Neomycin

Name: NEOMYCIN
Class: Antibiotic (Aminoglycoside)
Risk Factor: C

Fetal Risk Summary

Neomycin is an aminoglycoside antibiotic. Small amounts of neomycin (about 3%) are absorbed from the normal gastrointestinal tract (GI) after oral and rectal administration (1). Larger systemic amounts may be obtained if GI motility is impaired. A single 4-g oral dose has produced peak plasma concentrations of 2.5–6.1 µg/mL 1–4 hours after the dose (1).
No reports describing the passage of neomycin across the placenta to the fetus have been located, but this should be expected (see other aminoglycosides Amikacin, Gentamicin, Kanamycin, Streptomycin, and Tobramycin).
Ototoxicity, which is known to occur after oral, topical, and parenteral neomycin therapy, has not been reported as an effect of in utero exposure. However, eighth cranial nerve toxicity in the fetus is well known following exposure to kanamycin and streptomycin and may potentially occur with neomycin.
Oral neomycin therapy, 2 g daily, depresses urinary estrogen excretion, apparently by inhibiting steroid conjugate hydrolysis in the gut (2). The fall in estrogen excretion resembles the effect produced by ampicillin but occurs about 2 days later.
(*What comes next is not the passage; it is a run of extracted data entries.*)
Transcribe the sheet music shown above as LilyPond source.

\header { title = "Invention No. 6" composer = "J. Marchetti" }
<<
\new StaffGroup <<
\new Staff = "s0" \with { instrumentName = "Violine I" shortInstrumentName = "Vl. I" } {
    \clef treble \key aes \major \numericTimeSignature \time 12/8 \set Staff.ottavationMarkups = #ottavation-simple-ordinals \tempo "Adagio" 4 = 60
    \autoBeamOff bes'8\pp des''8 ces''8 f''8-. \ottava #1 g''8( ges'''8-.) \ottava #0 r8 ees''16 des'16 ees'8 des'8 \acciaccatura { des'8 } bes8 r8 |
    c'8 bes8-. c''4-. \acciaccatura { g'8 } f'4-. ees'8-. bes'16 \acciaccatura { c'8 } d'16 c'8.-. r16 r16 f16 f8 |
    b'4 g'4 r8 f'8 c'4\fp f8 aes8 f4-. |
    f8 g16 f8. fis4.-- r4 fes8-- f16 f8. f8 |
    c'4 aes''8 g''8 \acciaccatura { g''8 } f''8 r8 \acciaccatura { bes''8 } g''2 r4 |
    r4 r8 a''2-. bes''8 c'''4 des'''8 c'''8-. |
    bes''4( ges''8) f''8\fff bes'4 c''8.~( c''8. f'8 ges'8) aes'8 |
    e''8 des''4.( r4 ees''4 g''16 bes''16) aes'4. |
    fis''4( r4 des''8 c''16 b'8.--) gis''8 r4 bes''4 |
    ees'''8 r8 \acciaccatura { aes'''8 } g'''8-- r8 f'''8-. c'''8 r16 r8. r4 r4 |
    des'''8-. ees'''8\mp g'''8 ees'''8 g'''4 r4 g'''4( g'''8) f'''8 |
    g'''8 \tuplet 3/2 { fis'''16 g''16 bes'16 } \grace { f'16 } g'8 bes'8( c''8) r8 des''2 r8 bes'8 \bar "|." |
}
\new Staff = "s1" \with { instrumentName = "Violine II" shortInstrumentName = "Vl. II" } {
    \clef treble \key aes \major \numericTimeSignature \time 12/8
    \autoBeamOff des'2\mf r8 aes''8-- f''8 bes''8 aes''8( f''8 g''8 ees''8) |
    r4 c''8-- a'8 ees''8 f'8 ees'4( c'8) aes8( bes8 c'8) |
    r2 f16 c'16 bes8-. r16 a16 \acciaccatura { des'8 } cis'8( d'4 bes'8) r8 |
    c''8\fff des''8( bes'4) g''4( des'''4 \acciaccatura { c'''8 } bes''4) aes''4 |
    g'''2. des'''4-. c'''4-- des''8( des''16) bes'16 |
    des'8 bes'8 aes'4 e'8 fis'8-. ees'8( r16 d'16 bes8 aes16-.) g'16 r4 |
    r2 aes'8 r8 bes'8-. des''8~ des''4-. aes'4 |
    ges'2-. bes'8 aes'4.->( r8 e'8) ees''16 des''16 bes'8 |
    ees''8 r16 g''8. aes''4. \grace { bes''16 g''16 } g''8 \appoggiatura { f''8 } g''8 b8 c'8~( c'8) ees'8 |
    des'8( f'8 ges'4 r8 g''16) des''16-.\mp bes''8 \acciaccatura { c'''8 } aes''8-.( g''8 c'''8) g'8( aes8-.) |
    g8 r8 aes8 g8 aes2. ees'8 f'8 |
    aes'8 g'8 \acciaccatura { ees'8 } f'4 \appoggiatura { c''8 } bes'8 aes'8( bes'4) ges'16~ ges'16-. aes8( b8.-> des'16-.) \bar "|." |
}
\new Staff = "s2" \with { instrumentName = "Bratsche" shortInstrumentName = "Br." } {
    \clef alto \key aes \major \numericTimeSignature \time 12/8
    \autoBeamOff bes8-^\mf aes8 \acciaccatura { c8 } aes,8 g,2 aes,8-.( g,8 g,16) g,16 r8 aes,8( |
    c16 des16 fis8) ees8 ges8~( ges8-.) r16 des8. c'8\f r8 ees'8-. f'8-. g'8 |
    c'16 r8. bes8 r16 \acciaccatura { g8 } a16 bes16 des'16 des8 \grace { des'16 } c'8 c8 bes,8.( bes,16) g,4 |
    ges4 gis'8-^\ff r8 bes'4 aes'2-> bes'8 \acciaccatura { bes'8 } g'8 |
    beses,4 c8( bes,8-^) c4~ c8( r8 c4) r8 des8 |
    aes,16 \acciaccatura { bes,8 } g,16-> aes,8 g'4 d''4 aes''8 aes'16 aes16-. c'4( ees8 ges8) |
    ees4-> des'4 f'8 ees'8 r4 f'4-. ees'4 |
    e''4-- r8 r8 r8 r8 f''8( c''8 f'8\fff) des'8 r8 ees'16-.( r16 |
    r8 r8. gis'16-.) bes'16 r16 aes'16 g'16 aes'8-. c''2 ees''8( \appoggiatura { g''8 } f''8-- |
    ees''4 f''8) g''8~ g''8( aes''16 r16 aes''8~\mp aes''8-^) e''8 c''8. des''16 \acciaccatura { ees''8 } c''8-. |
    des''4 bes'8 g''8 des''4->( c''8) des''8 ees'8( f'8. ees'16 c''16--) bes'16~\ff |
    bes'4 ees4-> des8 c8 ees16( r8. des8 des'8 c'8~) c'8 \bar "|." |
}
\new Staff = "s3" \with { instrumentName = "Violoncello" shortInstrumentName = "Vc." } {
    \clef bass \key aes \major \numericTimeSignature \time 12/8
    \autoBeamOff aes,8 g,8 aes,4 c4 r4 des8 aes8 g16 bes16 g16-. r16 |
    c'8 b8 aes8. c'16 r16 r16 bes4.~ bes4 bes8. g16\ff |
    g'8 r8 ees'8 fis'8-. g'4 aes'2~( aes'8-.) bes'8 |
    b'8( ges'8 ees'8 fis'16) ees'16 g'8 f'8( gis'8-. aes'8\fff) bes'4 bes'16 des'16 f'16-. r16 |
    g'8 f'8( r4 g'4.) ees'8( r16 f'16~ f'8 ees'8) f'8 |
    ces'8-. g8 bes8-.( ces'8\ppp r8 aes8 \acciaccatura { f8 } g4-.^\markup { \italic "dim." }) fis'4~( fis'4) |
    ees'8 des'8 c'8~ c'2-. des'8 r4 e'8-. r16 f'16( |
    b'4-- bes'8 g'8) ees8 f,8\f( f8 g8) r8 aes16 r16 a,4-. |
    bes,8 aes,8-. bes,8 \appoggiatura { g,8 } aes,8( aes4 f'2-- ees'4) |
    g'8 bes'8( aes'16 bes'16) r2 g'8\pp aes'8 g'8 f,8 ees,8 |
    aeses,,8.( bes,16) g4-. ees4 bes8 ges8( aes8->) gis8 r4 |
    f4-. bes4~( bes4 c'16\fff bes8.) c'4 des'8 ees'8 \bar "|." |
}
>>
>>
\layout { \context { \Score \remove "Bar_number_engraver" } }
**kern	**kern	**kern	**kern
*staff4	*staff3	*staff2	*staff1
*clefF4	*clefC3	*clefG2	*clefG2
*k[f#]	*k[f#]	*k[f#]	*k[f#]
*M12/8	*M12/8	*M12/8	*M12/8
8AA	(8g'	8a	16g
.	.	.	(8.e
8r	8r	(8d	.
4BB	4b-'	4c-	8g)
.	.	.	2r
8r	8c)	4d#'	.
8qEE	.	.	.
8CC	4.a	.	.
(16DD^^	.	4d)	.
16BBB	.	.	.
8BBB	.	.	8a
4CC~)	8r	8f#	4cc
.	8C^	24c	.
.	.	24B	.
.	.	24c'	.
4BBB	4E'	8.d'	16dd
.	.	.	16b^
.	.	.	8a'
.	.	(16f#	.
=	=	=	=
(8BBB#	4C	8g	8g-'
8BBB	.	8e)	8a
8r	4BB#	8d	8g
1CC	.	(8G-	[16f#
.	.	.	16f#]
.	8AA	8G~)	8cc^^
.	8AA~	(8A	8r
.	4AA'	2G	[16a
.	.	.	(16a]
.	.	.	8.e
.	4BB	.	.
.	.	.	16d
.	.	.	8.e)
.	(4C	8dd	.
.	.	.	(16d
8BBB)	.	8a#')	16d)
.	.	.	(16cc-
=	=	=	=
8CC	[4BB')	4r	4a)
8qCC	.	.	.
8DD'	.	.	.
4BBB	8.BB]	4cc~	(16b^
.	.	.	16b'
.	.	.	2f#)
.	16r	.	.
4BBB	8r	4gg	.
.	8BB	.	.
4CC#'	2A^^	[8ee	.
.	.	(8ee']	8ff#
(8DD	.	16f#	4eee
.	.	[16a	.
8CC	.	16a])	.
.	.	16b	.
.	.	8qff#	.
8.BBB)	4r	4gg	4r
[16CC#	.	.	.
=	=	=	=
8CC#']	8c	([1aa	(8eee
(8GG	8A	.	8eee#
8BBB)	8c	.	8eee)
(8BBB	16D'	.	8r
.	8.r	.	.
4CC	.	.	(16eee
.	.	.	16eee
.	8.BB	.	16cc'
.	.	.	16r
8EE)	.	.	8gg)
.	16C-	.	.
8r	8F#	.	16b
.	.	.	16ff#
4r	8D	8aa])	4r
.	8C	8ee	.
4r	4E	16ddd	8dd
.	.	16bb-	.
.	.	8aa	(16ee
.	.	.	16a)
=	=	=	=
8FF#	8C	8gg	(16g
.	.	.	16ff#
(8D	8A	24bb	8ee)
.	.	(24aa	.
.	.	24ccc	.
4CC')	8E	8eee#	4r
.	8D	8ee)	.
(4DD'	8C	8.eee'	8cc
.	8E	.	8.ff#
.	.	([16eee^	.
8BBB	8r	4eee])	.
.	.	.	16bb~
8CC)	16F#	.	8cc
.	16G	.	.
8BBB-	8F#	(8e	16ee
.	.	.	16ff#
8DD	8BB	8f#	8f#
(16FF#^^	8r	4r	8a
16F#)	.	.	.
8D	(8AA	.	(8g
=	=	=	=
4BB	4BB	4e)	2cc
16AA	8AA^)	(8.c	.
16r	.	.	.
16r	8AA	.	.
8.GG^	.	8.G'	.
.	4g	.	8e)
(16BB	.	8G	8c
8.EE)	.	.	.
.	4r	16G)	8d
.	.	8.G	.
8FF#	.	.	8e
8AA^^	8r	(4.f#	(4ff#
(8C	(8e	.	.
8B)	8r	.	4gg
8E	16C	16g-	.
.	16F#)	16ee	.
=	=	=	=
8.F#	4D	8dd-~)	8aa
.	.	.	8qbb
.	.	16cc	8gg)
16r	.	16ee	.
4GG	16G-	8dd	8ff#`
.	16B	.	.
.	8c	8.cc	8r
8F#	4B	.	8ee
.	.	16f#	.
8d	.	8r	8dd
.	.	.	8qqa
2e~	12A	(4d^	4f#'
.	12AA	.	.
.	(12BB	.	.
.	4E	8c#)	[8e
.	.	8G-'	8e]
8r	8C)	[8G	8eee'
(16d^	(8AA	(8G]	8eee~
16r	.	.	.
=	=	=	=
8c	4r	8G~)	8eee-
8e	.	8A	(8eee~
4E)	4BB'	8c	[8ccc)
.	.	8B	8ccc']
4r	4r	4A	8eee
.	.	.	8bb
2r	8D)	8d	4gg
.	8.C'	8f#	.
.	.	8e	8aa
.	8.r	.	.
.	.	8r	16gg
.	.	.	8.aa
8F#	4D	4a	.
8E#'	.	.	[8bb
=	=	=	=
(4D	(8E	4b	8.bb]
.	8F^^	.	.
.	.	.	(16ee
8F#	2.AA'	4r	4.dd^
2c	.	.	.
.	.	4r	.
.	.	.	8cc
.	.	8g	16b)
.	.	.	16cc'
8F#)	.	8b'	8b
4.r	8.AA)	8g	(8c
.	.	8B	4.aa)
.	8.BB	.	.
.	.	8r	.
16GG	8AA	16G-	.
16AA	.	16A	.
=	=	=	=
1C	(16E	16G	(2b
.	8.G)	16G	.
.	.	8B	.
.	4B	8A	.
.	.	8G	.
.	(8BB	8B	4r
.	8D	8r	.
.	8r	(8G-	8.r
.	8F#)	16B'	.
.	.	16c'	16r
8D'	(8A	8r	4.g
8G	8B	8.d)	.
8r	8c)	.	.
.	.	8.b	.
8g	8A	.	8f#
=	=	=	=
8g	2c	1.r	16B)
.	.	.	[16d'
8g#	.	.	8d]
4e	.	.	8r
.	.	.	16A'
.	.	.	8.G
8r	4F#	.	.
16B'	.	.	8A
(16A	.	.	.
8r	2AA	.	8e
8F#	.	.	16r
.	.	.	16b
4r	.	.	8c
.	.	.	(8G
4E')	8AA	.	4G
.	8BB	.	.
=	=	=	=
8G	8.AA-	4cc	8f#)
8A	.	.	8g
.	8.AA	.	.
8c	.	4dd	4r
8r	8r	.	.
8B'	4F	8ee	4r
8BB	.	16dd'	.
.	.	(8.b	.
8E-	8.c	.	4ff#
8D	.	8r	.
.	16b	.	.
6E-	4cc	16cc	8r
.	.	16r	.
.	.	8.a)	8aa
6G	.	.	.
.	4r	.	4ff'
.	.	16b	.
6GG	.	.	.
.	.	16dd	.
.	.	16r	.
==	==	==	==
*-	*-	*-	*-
Urinary estriol was formerly used to assess the condition of the fetoplacental unit, depressed levels being associated with fetal distress. This assessment is now made by measuring plasma conjugated estriol, which is not usually affected by neomycin.
The Collaborative Perinatal Project monitored 50,282 mother-child pairs, 30 of which had 1st trimester exposure to neomycin (3). No evidence was found to suggest a relationship to large categories of major or minor malformations or to individual defects.
The population-based dataset of the Hungarian Case-Control Surveillance of Congenital Abnormalities, covering the period of 1980–1996, was used to evaluate the teratogenicity of aminoglycoside antibiotics (parenteral gentamicin, streptomycin, tobramycin, and oral neomycin) in a study published in 2000 (4). A case group of 22,865 women who had fetuses or newborns with congenital malformations were compared to 38,151 women who had no newborns with structural defects. A total of 38 cases and 42 controls were treated with aminoglycosides. There were 12 cases (0.05%) and 14 controls (0.04%) treated with oral neomycin (odds ratio 1.4, 95% confidence interval 0.7–3.1). A case-control pair analysis for the 2nd and 3rd months of gestation also failed to show a risk for teratogenicity. The investigators concluded that there was no detectable teratogenic risk for structural defects for any of the aminoglycoside antibiotics (4). They also concluded, although it was not investigated in this study, that the risk of deafness after in utero aminoglycoside exposure was small.

Breast Feeding Summary

No reports describing the use of neomycin during human lactation have been located. Small amounts of other aminoglycosides (e.g., see Gentamicin) are excreted into breast milk and absorbed by the nursing infant. Neomycin was excreted into the milk of lactating cows and ewes after a single 10-mg/kg IM dose that produced peak concentrations of approximately 35 µg/mL at 1–2 hours (5). The very limited systemic bioavailability of oral neomycin in humans (about 3% for a normal GI tract), however, suggests that clinically insignificant amounts of neomycin would appear in breast milk.

References

  1. American Hospital Formulary Service. Drug Information 2000. Bethesda, MD: American Society of Health-System Pharmacists, 2000:73–4.
  2. Pulkkinen M, Willman K. Reduction of maternal estrogen excretion by neomycin. Am J Obstet Gynecol 1973;115:1153.
  3. Heinonen OP, Slone D, Shapiro S. Birth Defects and Drugs in Pregnancy. Littleton, MA: Publishing Sciences Group, 1977:297–301.
  4. Czeizel AE, Rockenbauer M, Olsen J, Sorensen HT. A teratological study of aminoglycoside antibiotic treatment during pregnancy. Scand J Infect Dis 2000;32:309–13.
  5. Ziv G, Sulman FG. Distribution of aminoglycoside antibiotics in blood and milk. Res Vet Sci 1974;17:68–74.